What the exercise asks:
Show the lines below that contain the string "상변태를".

Exercise materials:
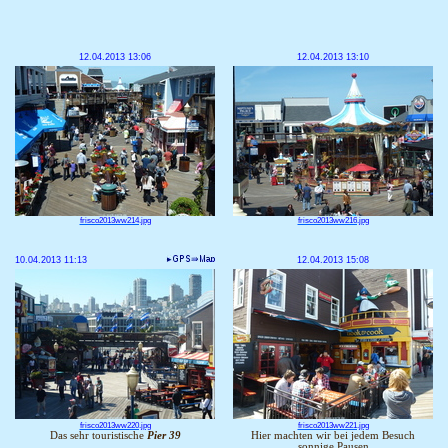
12.04.2013 13:06
12.04.2013 13:10
frisco2013ww214.jpg
frisco2013ww216.jpg
10.04.2013 11:13
12.04.2013 15:08
frisco2013ww220.jpg
frisco2013ww221.jpg
Das sehr touristische
Pier 39
Hier machten wir bei jedem Besuch
sonnige Pausen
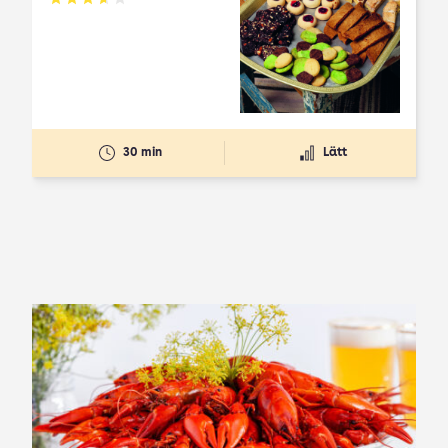
Betyg: 3.65 av 5
30 min
Lätt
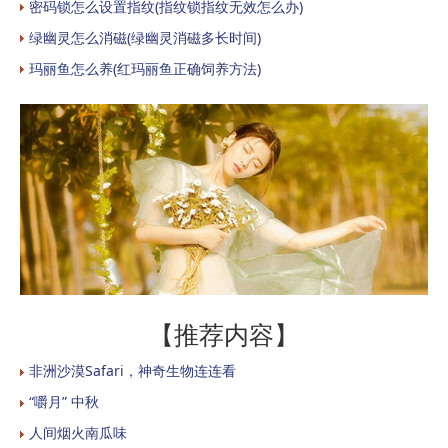
密码锁怎么设置指纹(指纹锁指纹无效怎么办)
绿幽灵怎么消磁(绿幽灵消磁多长时间)
玛丽鱼怎么养(红玛丽鱼正确饲养方法)
【推荐内容】
非洲沙漠Safari，神奇生物连连看
“嚼月” 中秋
人间烟火南瓜味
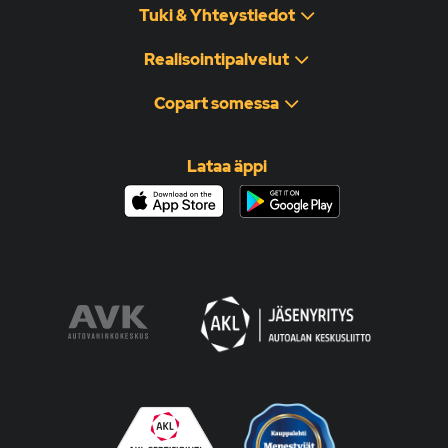
Tuki & Yhteystiedot
Realisointipalvelut
Copart somessa
Lataa äppi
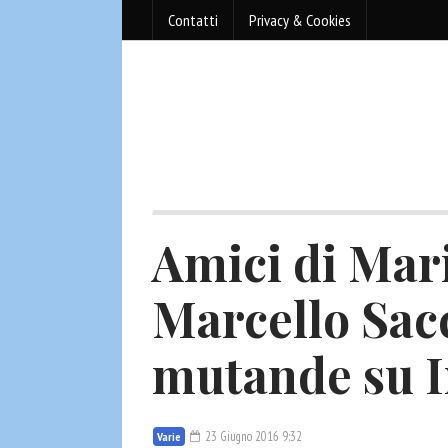
Contatti
Privacy & Cookies
Amici di Mari
Marcello Sac
mutande su 
23 Giugno 2016 9:32
Varie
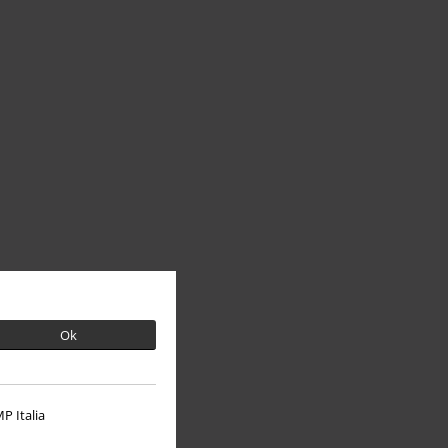
Ok
P Italia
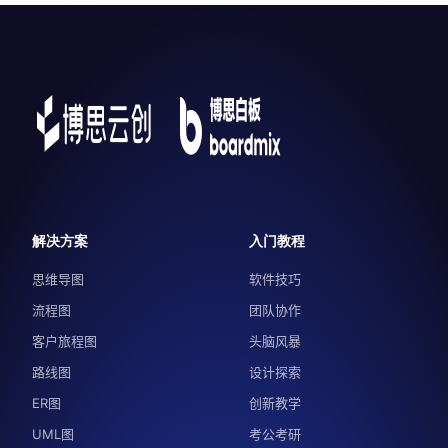
解决方案
入门教程
思维导图
软件技巧
流程图
团队协作
客户旅程图
头脑风暴
路线图
设计探索
ER图
创新教学
UML图
考公考研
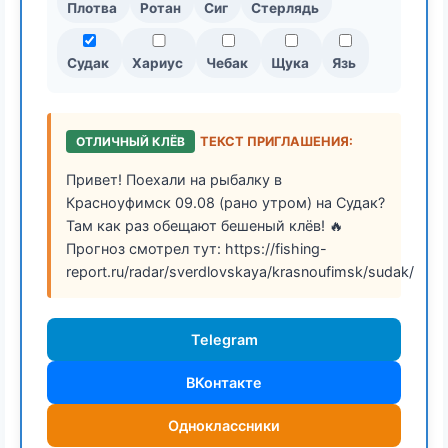
Плотва
Ротан
Сиг
Стерлядь
Судак
Хариус
Чебак
Щука
Язь
ОТЛИЧНЫЙ КЛЁВ
ТЕКСТ ПРИГЛАШЕНИЯ:
Привет! Поехали на рыбалку в
Красноуфимск 09.08 (рано утром) на Судак?
Там как раз обещают бешеный клёв! 🔥
Прогноз смотрел тут: https://fishing-
report.ru/radar/sverdlovskaya/krasnoufimsk/sudak/
Telegram
ВКонтакте
Одноклассники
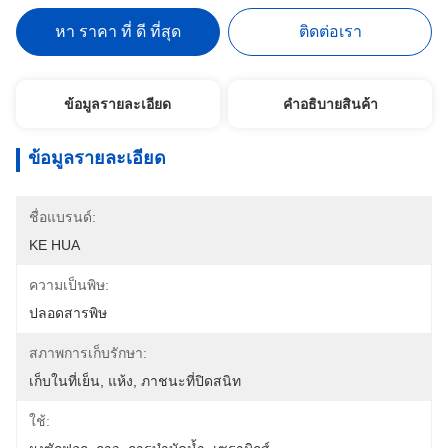
หา ราคา ที่ ดี ที่สุด
ติดต่อเรา
ข้อมูลรายละเอียด
คําอธิบายสินค้า
ข้อมูลรายละเอียด
ชื่อแบรนด์:
KE HUA
ความเป็นพิษ:
ปลอดสารพิษ
สภาพการเก็บรักษา:
เก็บในที่เย็น, แห้ง, ภาชนะที่ปิดสนิท
ใช้:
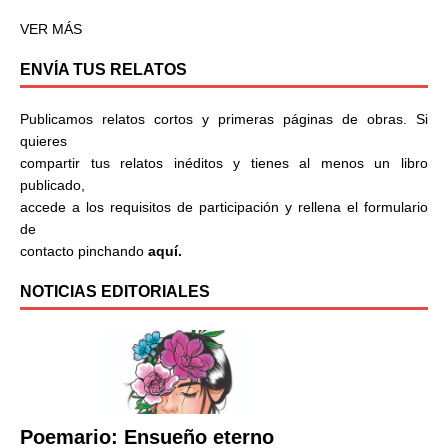
VER MÁS
ENVÍA TUS RELATOS
Publicamos relatos cortos y primeras páginas de obras. Si
quieres
compartir tus relatos inéditos y tienes al menos un libro
publicado,
accede a los requisitos de participación y rellena el formulario
de
contacto pinchando
aquí.
NOTICIAS EDITORIALES
Poemario: Ensueño eterno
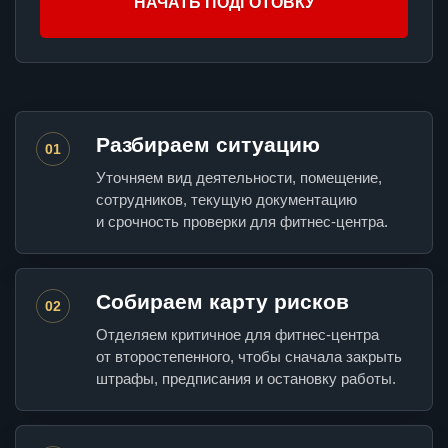
НАЧАТЬ ПОДГОТОВКУ
Разбираем ситуацию
01
Уточняем вид деятельности, помещение,
сотрудников, текущую документацию
и срочность проверки для фитнес-центра.
Собираем карту рисков
02
Отделяем критичное для фитнес-центра
от второстепенного, чтобы сначала закрыть
штрафы, предписания и остановку работы.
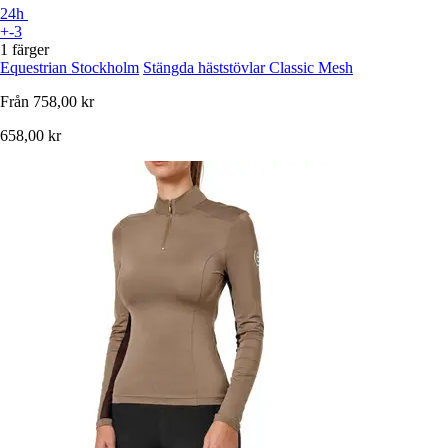
24h
+-3
1 färger
Equestrian Stockholm
Stängda häststövlar Classic Mesh
Från
758,00 kr
658,00 kr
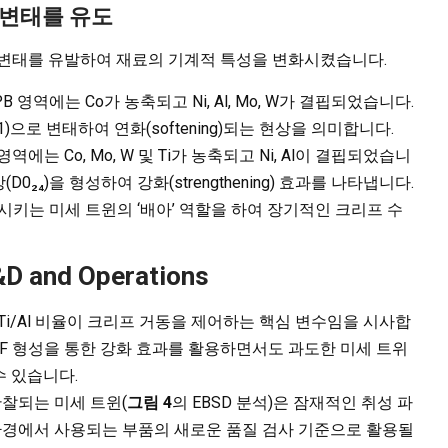
 상변태를 유도
상변태를 유발하여 재료의 기계적 특성을 변화시켰습니다.
PB 영역에는 Co가 농축되고 Ni, Al, Mo, W가 결핍되었습니다.
A1)으로 변태하여 연화(softening)되는 현상을 의미합니다.
 영역에는 Co, Mo, W 및 Ti가 농축되고 Ni, Al이 결핍되었습니
0₂₄)을 형성하여 강화(strengthening) 효과를 나타냅니다.
시키는 미세 트윈의 ‘배아’ 역할을 하여 장기적인 크리프 수
R&D and Operations
Ti/Al 비율이 크리프 거동을 제어하는 핵심 변수임을 시사합
 SESF 형성을 통한 강화 효과를 활용하면서도 과도한 미세 트위
수 있습니다.
관찰되는 미세 트윈(
그림 4
의 EBSD 분석)은 잠재적인 취성 파
 환경에서 사용되는 부품의 새로운 품질 검사 기준으로 활용될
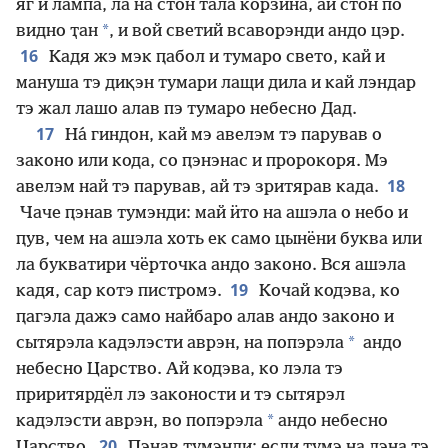
яг и лампа, ла на стон тала корзина, ай стон по
*
видно ҭан
, и вой светий всаворэнди андо цэр.
16
Кадя жэ мэк ԥабол и тумаро свето, кай и
мануша тэ диқэн тумари лащи дила и кай лэндар
тэ жал лашо алав пэ тумаро небесно Дад.
17
На́ гиндон, кай мэ авелэм тэ парував о
законо или кода, со ԥэнэнас и пророкоря. Мэ
18
авелэм най тэ парував, ай тэ зритярав када.
Чаче ԥэнав тумэнди: май ӥто на ашэла о небо и
ԥув, чем на ашэла хоть ек само цынёни буква или
ла букватири чёрточка андо законо. Вся ашэла
19
кадя, сар котэ пистромэ.
Кочай кодэва, ко
ԥагэла дажэ само найбаро алав андо законо и
*
сытярэла кадэлэсти аврэн, на попэрэла
андо
небесно Царство. Ай кодэва, ко лэла тэ
приритярдёл лэ законости и тэ сытярэл
*
кадэлэсти аврэн, во попэрэла
андо небесно
20
Царство.
Ԥэнав тумэнди: если тумэ на лэна тэ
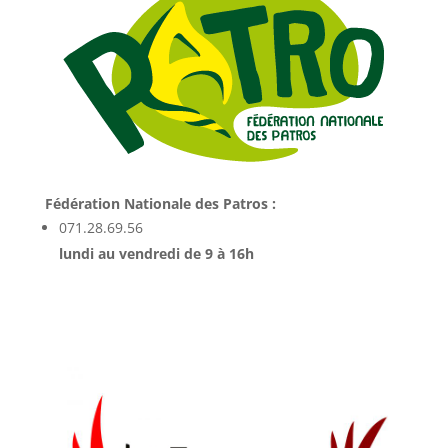
Fédération Nationale des Patros :
071.28.69.56
lundi au vendredi de 9 à 16h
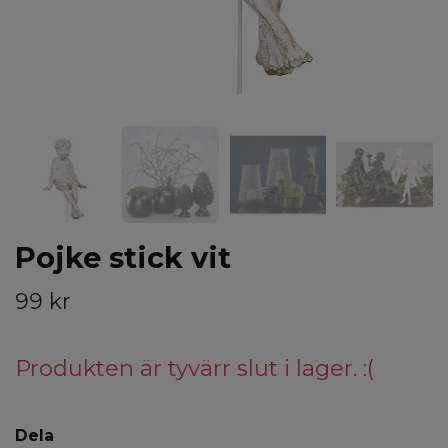
Pojke stick vit
99 kr
Produkten är tyvärr slut i lager. :(
Dela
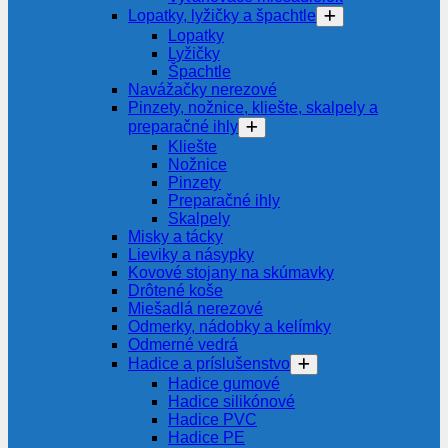
Lopatky, lyžičky a špachtle
Lopatky
Lyžičky
Špachtle
Navážačky nerezové
Pinzety, nožnice, kliešte, skalpely a
preparačné ihly
Kliešte
Nožnice
Pinzety
Preparačné ihly
Skalpely
Misky a tácky
Lieviky a násypky
Kovové stojany na skúmavky
Drôtené koše
Miešadlá nerezové
Odmerky, nádobky a kelímky
Odmerné vedrá
Hadice a príslušenstvo
Hadice gumové
Hadice silikónové
Hadice PVC
Hadice PE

Solution to this exercise:
 상변태를 유도
상변태를 유발하여 재료의 기계적 특성을 변화시켰습니다.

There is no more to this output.